I am not typical when one looks at disability statistics in the United States in an important aspect. I have been employed full time continuously since November 1996. According to the American Community Survey, a US Census Bureau Survey, only 20.9 percent of non-institutionalized persons of working age (21-64 years) with a disability in the United States were employed full time in 2012, the most recent year for which numbers are available. Compare that number to the 56.4 percent of non-disabled persons of working age who are employed full time. In other words, nearly 80 percent or four out of every five persons with disabilities between the age of 21-64 are NOT employed full time. The numbers in some states are even more stark – like West Virginia where only 15.3 percent of working age persons with disabilities report full time employment lasting for a year.
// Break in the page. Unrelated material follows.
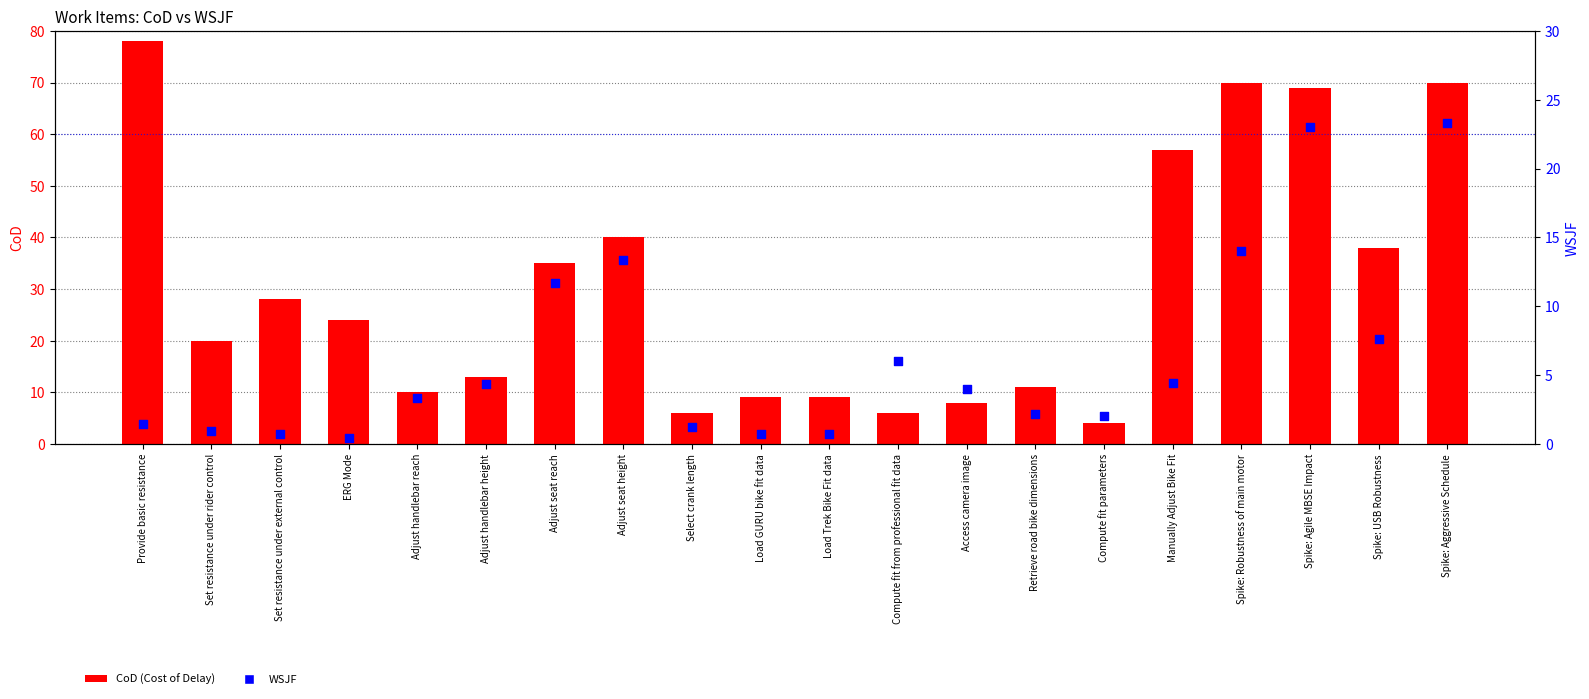

What is the total value across all series at Spike: Aggressive Schedule?

93.3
The percentage in my home state of New York is 20.1. You can see the numbers for yourself at the Disability Statistics website created by the Employment and Disability Institute at Cornell University. The reasons for this gap are many, and I am hopeful future questions will permit me to address these.

All of my full time employment has been related to disability in some way. I am a licensed speech-language pathologist and worked in geriatric rehabilitation for the first ten years of my career. I then worked in a public health program tasked with improving health and wellness for persons with disabilities and creating a more inclusive public health infrastructure. I am now employed by a disability related nonprofit organization. My job is to educate, communicate and advocate for CDPA as an alternative to the traditional medical model of homecare. I encounter a variety of disabilities in my daily professional life.

My personal and professional life experiences with disability make me a stronger advocate. My exposure has provided me with empathy towards others of all abilities. The peer support I have gained over the years has been beneficial to my success navigating challenges and obstacles. I also revel in knowing I belong to the only minority group anyone can join at any time – and if you live long enough chances are you will join “my group” as incidence of disability increases with age. I can never be Asian. I can never be Black. I am not a lesbian. But anyone can end up disabled, temporarily or permanently. When I advocate, I am not seeking access for just me but access for all.